**Required actions:**
1: From the APC UPS battery thread below, return the stretch from "I have a 650VA" through "out of stock." word for word.
2: In the APC UPS battery thread below, how would the sentence "So I went ahead and bought it." read in Spanish?

___ Excerpt provided

# Apc ups failing to give adequate backup even after replacing battery-plz help.



## quicky008 (Jul 9, 2014)

I have a 650VA apc ups(be650y-in) which is around 6 yrs old.However it's battery seems to have become rather weak of late as it has started giving a backup time of only 40-60 secs during power cuts nowadays(earlier it varied from 5-10 mins).So I decided to get the older battery replaced because of this.Unfortunately however, I couldn't find a genuine apc battery anywhere-even the technician at apc's service centre told me that the particular battery that this ups requires(RBC-17) is out of stock.

  Earlier I had been told that the batteries manufactured by exide are generally compatible with apc's UPSes-initially I was somewhat hesitant to go for a 3rd party product but as I had failed to procure an original apc certified battery,I decided to check out what options were available from exide.When I visited a local exide showroom,I was shown a battery that was rated at 12V 7Ah-their salesman told me this would work on my ups.So I went ahead and bought it.

After replacing the older battery with the new one,my ups turned on in one go and for a moment it seemed everything was ok .However when I checked the status of my ups using powerchute plus s/w,it showed me that even though the battery was fully charged,the available battery runtime was less than 1 min,which was very baffling to say the least as the battery I had earlier could provide backup for 5 mins or more on full charge.I tested the ups by turning off the power from the ac mains-then the ups started beeping rapidly and the battery was fully depleted within 20-30 secs.

______
___ Records provided

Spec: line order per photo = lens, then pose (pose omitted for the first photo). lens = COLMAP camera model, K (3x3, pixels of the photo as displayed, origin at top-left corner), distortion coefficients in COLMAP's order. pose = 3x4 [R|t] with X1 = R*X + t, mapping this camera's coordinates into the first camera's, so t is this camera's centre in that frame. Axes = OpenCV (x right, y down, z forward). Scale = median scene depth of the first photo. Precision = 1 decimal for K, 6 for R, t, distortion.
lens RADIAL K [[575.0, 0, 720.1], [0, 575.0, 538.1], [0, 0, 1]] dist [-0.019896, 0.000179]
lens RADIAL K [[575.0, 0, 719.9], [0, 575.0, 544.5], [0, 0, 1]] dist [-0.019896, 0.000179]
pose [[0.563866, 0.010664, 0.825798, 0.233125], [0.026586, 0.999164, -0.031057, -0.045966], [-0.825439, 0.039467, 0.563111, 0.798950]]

______
___ Records provided

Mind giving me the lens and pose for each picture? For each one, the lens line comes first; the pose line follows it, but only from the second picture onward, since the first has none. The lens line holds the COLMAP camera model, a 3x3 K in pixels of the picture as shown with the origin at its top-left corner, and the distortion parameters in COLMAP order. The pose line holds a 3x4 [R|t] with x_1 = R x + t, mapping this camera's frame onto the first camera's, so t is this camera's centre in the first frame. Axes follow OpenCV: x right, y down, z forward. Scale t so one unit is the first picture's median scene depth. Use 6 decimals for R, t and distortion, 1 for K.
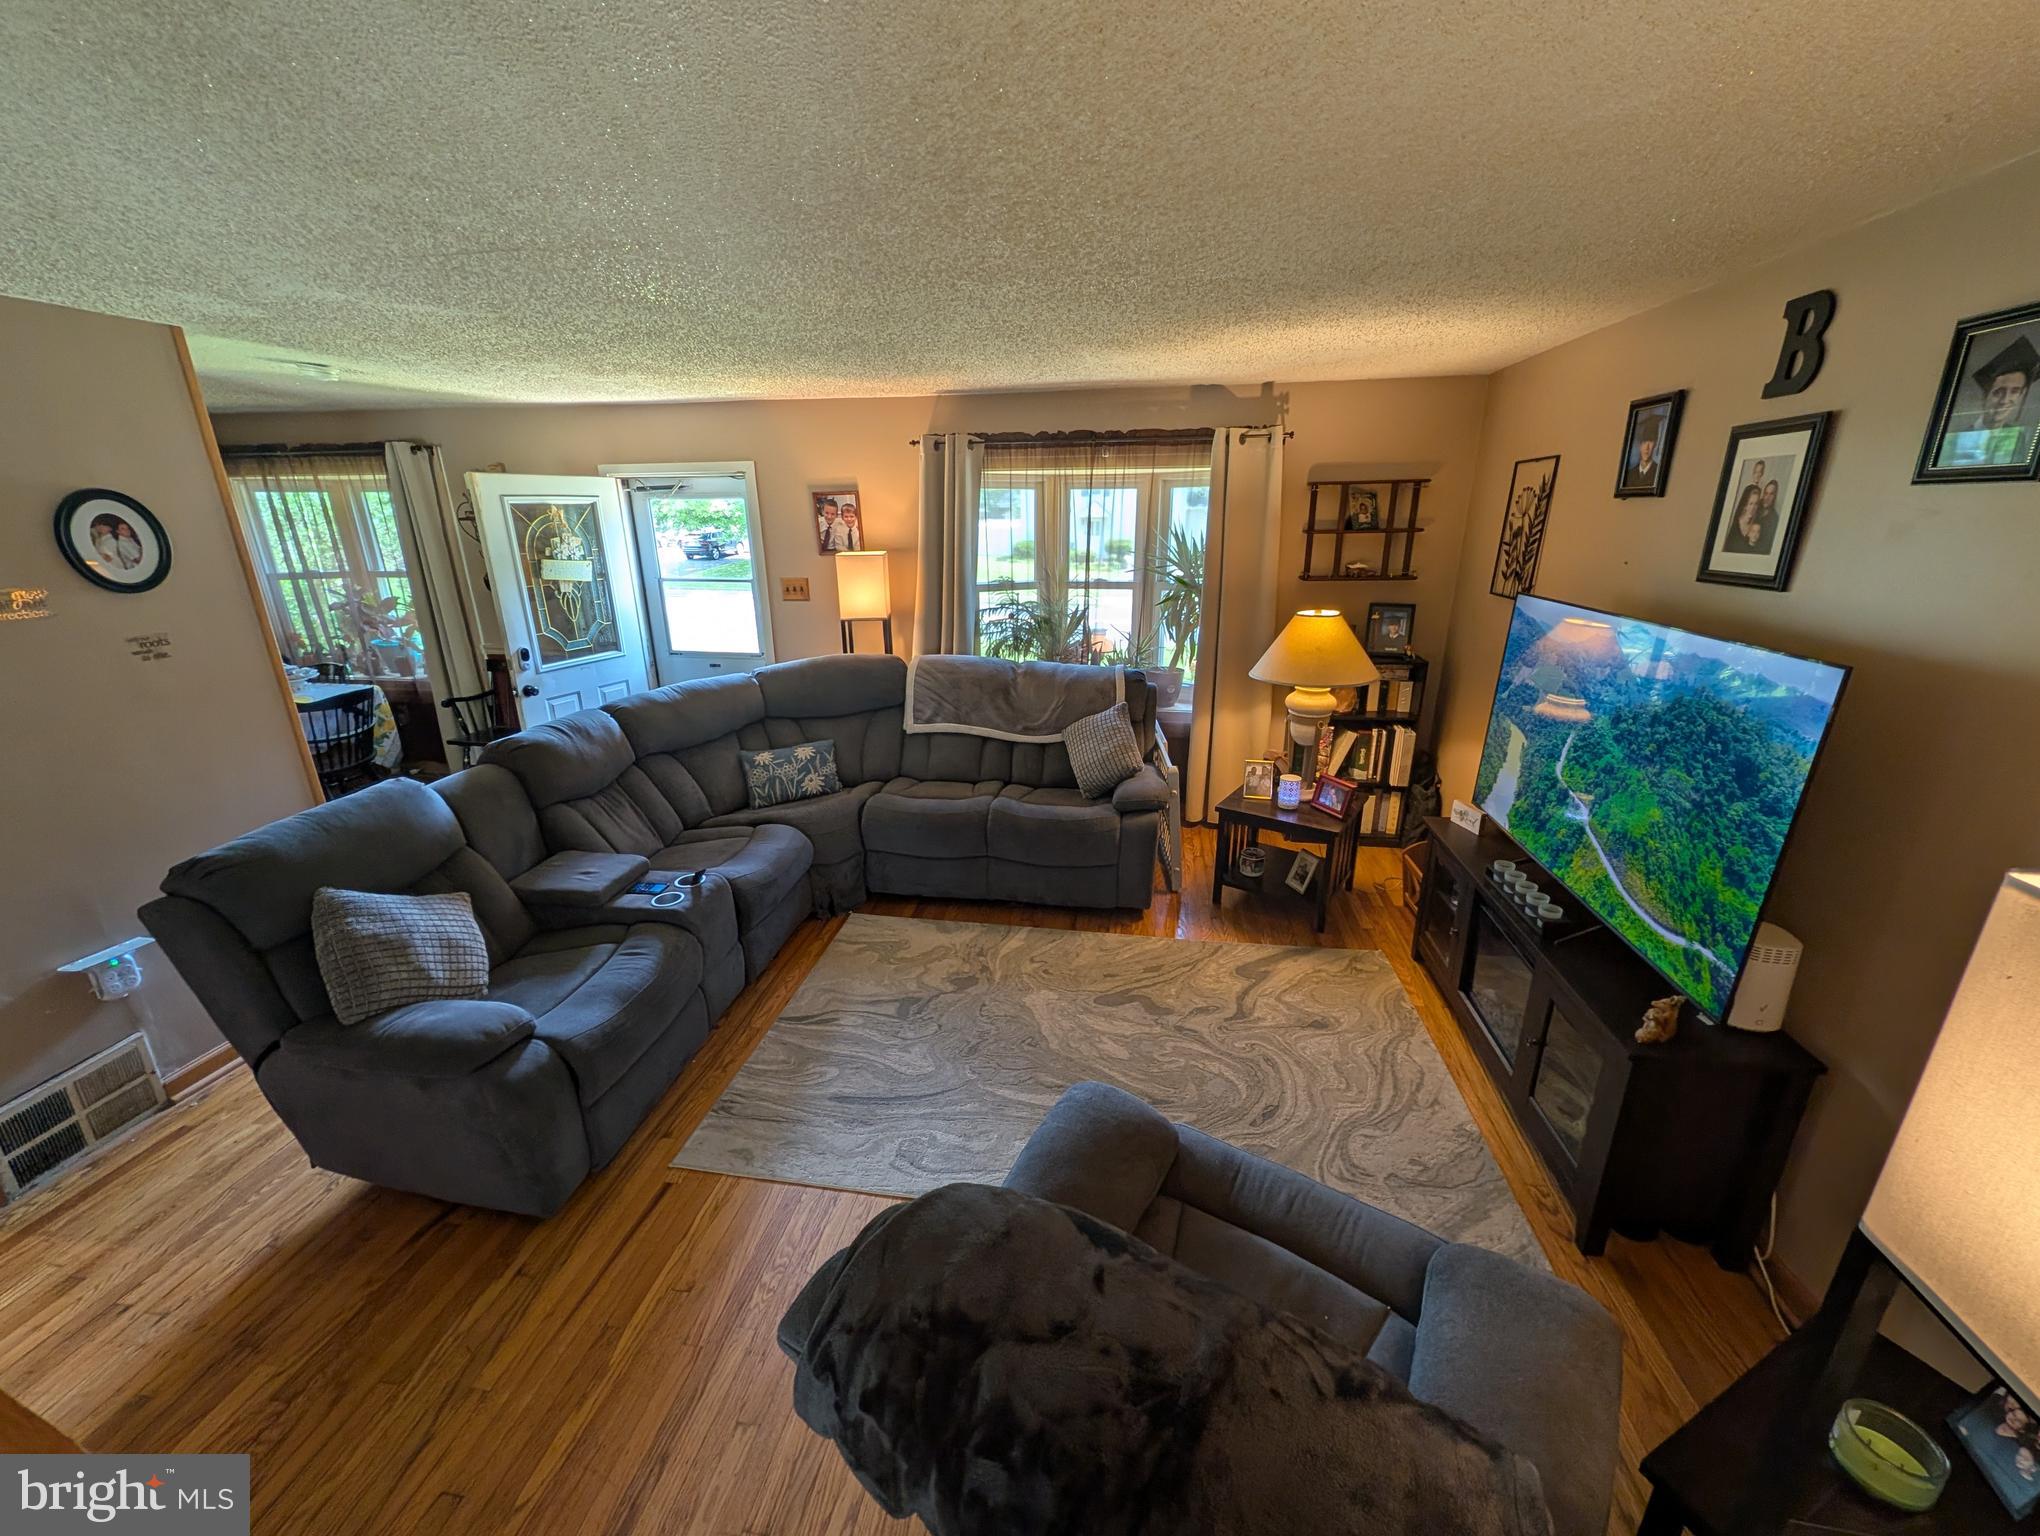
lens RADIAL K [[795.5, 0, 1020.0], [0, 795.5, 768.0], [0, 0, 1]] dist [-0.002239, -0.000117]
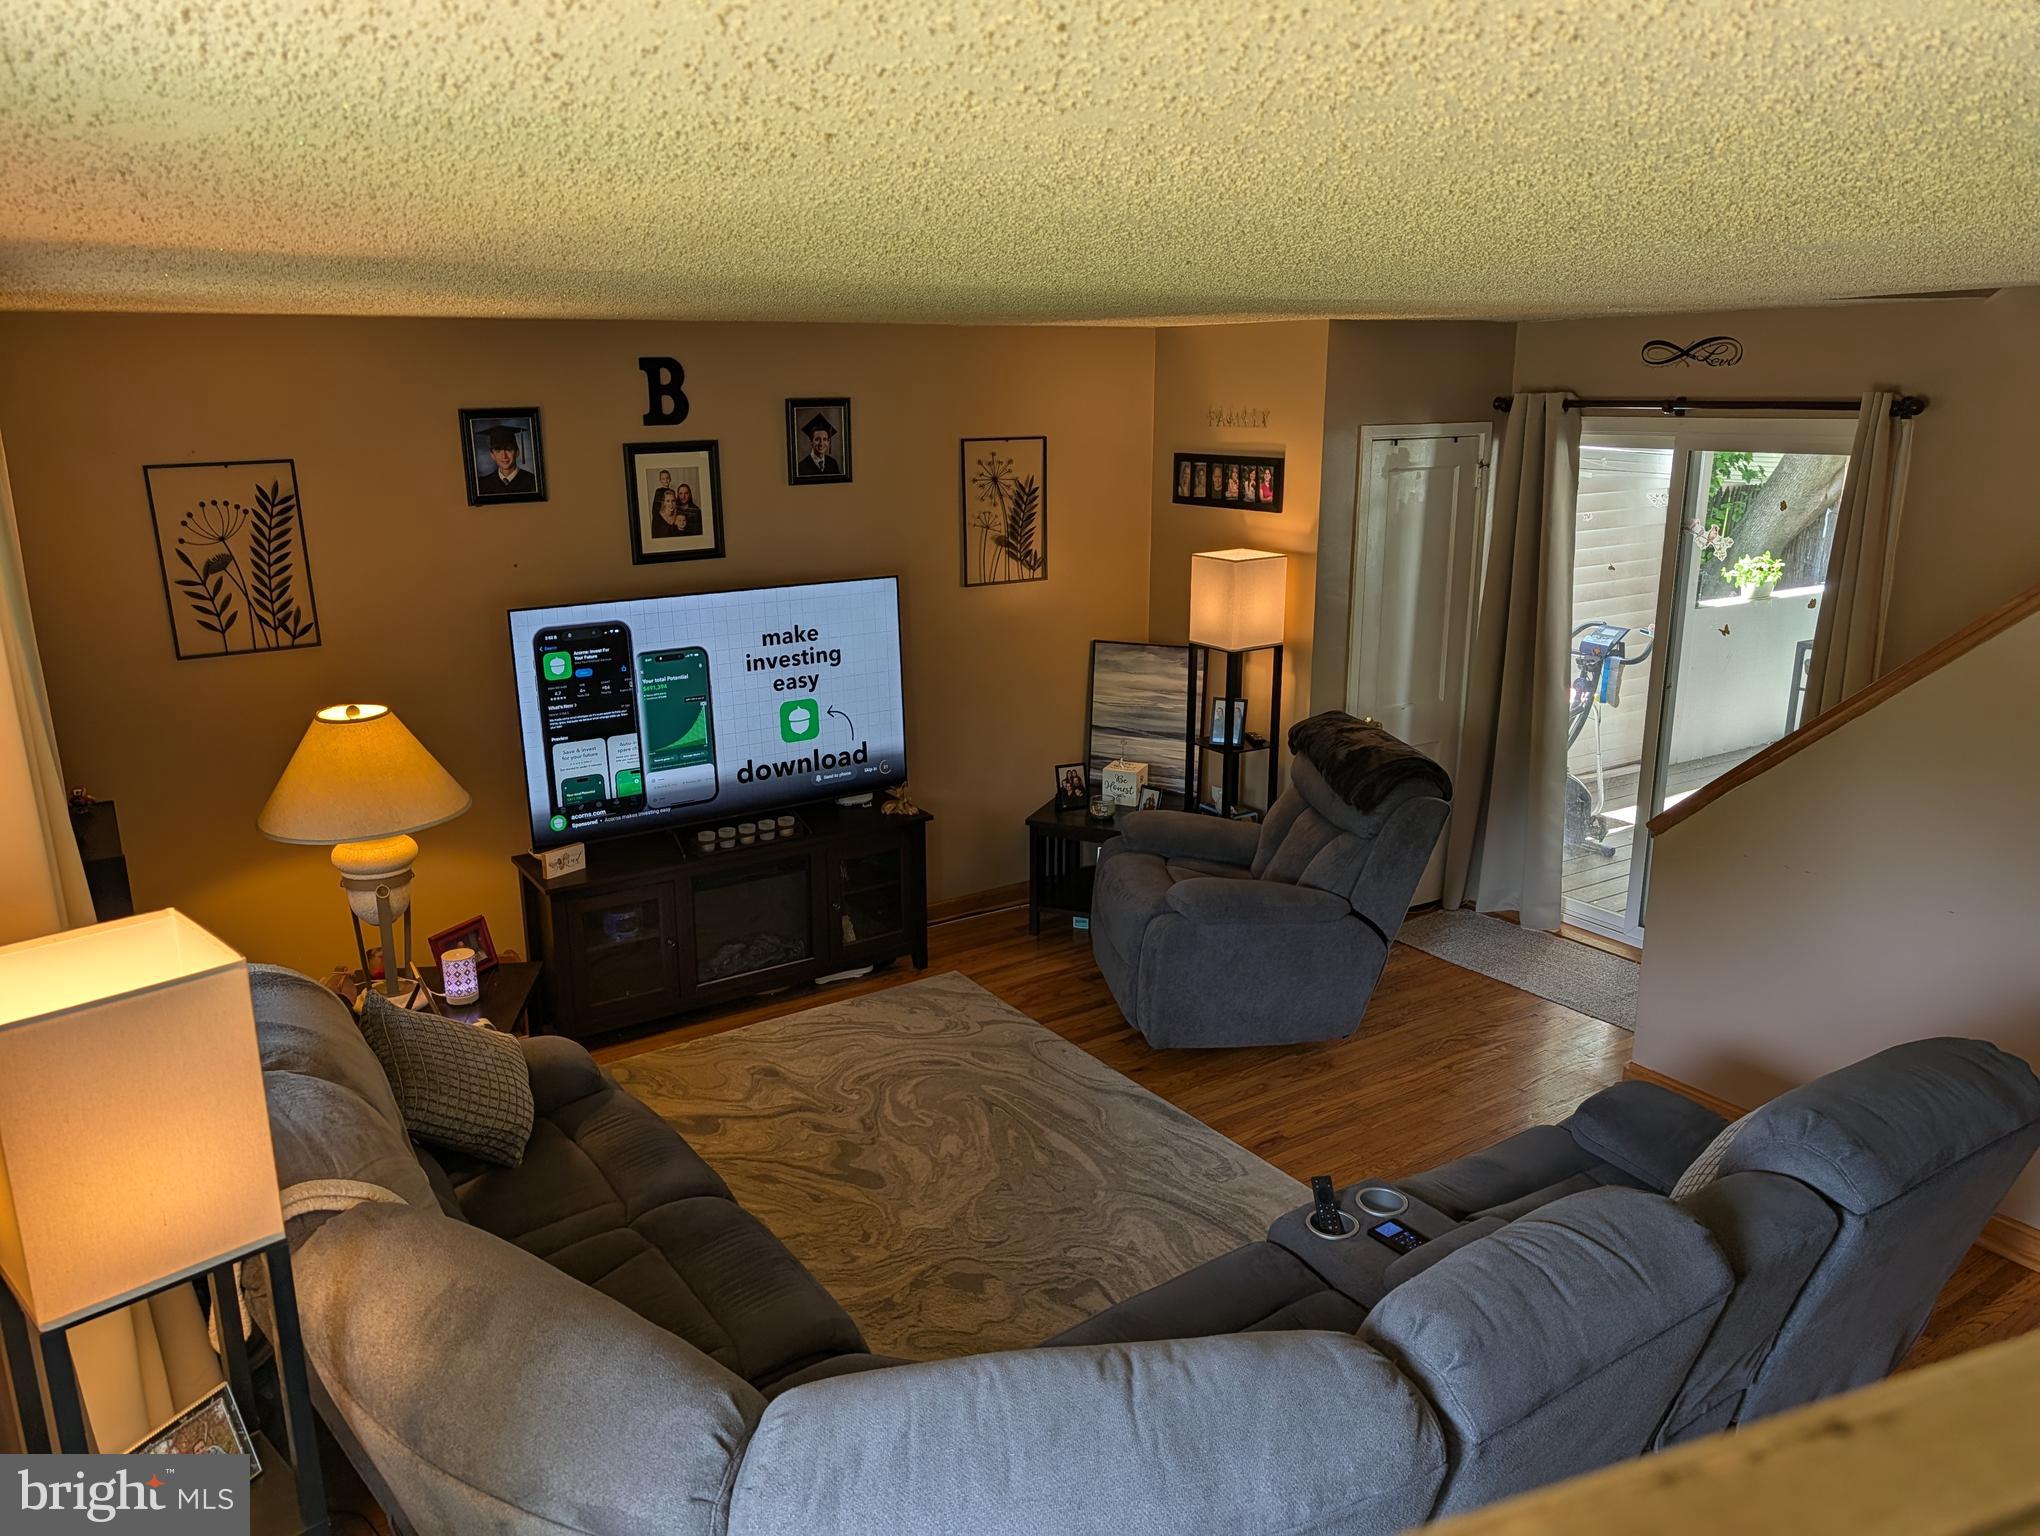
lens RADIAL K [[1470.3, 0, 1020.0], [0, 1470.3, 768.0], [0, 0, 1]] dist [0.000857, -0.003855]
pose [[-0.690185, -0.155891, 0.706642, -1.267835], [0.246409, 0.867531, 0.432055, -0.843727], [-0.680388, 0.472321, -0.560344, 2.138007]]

______
___ Records provided

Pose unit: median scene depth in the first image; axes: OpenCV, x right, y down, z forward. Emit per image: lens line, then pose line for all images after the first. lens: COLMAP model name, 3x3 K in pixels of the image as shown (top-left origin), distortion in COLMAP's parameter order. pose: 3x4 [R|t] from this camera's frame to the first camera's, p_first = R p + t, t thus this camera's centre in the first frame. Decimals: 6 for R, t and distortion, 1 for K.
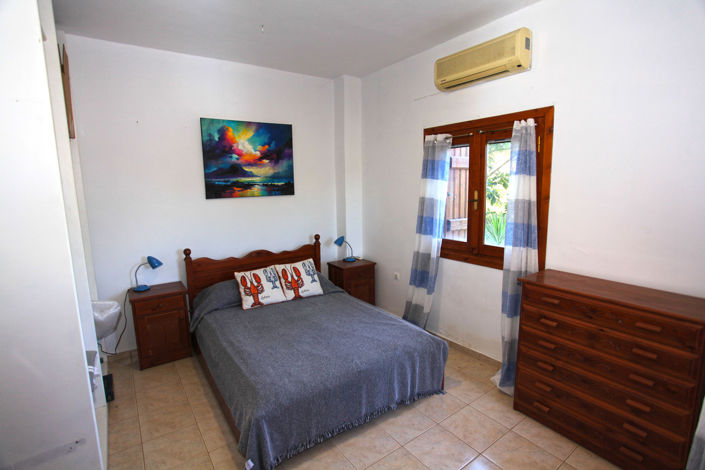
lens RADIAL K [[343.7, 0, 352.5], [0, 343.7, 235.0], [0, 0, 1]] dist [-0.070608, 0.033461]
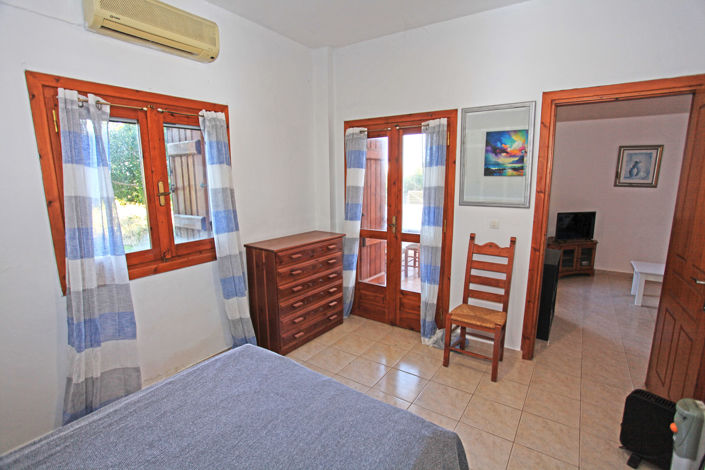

______

**Answer set:**
1:
I have a 650VA apc ups(be650y-in) which is around 6 yrs old.However it's battery seems to have become rather weak of late as it has started giving a backup time of only 40-60 secs during power cuts nowadays(earlier it varied from 5-10 mins).So I decided to get the older battery replaced because of this.Unfortunately however, I couldn't find a genuine apc battery anywhere-even the technician at apc's service centre told me that the particular battery that this ups requires(RBC-17) is out of stock.

2: Así que seguí adelante y la compré.